WHAT IS NEEDED
Turn the lines of the data below, from the first line through the line that contains "insatisfatórios na avaliação.", inclusive, into a JSON list of strings with one string per line. Leave out any blank lines.
★ ★ ★
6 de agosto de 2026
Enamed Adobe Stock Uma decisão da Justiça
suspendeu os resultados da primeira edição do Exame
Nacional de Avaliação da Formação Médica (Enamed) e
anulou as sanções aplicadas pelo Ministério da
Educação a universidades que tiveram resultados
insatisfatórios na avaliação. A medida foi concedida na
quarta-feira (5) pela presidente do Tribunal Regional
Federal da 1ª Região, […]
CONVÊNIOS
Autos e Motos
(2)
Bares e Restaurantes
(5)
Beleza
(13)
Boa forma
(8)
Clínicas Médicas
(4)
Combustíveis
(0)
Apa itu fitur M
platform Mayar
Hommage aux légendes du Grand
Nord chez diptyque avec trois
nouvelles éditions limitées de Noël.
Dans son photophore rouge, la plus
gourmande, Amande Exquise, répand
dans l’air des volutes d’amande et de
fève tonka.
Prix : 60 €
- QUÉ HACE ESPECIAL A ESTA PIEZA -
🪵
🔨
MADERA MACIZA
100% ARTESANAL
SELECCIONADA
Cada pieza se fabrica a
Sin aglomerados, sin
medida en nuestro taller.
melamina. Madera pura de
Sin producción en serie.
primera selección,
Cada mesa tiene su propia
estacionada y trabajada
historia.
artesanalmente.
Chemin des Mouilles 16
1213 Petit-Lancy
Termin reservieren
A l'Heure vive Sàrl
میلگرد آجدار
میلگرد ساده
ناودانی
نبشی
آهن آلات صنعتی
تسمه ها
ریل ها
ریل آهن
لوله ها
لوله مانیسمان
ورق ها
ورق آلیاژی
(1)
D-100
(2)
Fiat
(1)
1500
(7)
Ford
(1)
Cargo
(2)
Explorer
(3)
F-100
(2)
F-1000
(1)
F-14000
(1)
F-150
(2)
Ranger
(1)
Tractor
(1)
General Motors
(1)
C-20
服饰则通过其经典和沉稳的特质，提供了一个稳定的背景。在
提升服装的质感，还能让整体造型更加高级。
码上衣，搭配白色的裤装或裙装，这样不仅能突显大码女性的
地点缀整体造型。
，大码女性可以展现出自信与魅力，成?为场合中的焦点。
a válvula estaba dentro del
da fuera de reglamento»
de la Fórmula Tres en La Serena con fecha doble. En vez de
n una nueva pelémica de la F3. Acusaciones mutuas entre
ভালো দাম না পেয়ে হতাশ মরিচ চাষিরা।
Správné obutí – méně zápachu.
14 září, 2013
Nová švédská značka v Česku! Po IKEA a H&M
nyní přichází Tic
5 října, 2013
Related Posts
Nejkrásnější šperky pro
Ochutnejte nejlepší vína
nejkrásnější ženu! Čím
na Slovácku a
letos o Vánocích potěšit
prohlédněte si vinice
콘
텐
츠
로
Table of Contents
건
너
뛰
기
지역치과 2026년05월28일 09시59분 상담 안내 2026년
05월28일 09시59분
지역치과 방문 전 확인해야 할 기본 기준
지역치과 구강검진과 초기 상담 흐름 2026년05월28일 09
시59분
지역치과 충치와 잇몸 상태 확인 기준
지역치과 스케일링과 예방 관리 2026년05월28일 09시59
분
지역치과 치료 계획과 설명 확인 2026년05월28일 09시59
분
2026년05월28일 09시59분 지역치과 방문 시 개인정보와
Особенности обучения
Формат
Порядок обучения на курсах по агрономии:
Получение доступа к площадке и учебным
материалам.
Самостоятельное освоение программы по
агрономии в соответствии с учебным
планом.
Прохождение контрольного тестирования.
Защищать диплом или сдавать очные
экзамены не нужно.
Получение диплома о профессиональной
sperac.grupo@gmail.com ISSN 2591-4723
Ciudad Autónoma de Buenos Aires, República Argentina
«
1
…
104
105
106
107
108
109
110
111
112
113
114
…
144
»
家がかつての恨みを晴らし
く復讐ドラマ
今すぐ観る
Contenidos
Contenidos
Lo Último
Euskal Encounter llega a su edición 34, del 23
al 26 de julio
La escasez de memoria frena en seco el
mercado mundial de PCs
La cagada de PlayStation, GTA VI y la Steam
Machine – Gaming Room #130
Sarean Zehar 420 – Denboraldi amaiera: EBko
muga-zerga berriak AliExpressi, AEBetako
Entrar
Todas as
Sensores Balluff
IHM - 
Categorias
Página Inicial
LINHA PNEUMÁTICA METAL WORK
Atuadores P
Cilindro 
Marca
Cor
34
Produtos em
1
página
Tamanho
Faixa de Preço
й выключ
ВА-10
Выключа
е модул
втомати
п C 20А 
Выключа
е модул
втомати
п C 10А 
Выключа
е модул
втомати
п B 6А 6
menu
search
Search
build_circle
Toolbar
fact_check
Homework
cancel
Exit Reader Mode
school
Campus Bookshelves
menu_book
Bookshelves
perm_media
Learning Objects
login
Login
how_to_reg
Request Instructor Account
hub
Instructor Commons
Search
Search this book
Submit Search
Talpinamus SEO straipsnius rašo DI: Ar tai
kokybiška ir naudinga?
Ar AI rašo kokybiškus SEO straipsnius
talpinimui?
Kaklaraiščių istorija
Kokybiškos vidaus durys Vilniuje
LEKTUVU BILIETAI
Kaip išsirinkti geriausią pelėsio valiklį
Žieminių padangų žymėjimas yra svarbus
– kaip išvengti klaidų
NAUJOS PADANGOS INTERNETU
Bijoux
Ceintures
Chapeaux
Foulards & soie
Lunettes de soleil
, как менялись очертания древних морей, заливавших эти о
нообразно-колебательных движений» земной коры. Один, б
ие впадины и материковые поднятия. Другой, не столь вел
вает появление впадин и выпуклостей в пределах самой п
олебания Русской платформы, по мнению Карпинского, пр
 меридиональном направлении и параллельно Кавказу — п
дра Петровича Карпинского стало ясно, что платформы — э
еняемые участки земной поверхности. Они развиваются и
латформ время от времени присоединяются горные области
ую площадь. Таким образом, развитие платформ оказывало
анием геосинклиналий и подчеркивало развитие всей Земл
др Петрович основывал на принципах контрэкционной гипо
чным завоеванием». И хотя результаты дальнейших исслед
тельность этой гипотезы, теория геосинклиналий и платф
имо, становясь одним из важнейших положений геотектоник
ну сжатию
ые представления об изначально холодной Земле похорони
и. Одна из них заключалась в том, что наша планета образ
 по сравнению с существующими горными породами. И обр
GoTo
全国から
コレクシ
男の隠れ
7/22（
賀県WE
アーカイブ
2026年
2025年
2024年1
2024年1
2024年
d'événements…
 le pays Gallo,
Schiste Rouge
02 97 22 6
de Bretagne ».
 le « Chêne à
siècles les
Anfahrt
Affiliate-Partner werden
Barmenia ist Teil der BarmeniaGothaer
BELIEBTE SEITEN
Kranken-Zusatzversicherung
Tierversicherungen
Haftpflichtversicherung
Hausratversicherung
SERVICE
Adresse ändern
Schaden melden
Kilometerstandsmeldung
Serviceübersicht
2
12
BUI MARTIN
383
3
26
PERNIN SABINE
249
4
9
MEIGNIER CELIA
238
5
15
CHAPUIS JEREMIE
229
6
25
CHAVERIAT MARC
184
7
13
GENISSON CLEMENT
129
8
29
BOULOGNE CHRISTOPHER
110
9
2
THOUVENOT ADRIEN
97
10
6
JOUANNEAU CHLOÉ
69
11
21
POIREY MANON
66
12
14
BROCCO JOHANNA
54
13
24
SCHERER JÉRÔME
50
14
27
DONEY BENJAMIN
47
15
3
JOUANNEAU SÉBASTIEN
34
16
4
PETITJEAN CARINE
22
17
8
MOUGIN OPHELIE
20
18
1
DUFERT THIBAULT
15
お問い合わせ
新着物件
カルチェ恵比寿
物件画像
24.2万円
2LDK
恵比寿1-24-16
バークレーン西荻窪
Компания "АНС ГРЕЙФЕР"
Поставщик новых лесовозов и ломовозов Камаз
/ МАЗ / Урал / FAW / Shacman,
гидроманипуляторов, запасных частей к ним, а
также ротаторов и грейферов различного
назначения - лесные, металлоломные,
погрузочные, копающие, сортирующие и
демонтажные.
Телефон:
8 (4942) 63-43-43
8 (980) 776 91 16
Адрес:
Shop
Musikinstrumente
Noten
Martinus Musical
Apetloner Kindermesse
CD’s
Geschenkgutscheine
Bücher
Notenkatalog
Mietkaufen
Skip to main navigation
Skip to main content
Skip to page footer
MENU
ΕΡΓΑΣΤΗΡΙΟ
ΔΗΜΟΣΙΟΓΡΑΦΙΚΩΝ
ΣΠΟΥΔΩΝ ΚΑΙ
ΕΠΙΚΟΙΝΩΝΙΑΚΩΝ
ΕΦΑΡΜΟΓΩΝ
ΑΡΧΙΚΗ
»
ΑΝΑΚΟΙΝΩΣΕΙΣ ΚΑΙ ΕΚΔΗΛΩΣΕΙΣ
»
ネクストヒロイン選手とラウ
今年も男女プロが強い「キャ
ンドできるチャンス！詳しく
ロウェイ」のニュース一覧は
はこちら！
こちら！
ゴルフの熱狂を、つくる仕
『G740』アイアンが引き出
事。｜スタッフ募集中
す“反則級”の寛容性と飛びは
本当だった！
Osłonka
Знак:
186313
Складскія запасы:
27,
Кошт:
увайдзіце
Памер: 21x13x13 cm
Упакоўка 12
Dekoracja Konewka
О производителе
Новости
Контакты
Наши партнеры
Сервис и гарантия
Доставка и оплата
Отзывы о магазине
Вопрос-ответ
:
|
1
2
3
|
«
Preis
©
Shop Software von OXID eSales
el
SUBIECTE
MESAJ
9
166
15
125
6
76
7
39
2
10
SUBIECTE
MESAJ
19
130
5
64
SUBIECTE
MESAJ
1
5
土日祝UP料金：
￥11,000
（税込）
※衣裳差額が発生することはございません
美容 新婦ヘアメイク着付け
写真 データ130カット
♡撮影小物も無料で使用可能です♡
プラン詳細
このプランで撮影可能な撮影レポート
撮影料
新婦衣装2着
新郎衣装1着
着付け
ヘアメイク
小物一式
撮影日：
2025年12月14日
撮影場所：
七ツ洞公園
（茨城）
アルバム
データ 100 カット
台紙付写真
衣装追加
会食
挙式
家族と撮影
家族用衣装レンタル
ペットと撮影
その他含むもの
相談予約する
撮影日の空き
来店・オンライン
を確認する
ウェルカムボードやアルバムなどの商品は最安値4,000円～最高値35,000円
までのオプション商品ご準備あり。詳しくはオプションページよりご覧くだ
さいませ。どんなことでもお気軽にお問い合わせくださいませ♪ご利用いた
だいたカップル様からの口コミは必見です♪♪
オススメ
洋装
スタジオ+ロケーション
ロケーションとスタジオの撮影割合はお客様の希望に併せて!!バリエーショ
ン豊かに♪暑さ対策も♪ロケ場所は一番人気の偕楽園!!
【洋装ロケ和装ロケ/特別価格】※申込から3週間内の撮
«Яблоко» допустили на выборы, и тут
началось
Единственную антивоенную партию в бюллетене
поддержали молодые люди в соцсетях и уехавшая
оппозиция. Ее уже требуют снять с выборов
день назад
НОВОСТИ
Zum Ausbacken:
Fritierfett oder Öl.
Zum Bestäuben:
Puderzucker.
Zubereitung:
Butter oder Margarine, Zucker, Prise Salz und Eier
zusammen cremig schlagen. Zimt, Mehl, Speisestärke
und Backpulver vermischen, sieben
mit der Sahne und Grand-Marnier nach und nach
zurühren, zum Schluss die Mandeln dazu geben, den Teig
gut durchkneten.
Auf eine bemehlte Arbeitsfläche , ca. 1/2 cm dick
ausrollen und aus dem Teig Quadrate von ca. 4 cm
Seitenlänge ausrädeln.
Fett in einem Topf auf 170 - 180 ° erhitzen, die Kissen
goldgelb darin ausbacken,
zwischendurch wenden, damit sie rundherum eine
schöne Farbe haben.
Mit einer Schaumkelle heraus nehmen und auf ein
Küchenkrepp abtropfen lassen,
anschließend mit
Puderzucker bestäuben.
★ ★ ★
OUTPUT OF THE EXERCISE
[
  "6 de agosto de 2026",
  "Enamed Adobe Stock Uma decisão da Justiça",
  "suspendeu os resultados da primeira edição do Exame",
  "Nacional de Avaliação da Formação Médica (Enamed) e",
  "anulou as sanções aplicadas pelo Ministério da",
  "Educação a universidades que tiveram resultados",
  "insatisfatórios na avaliação. A medida foi concedida na"
]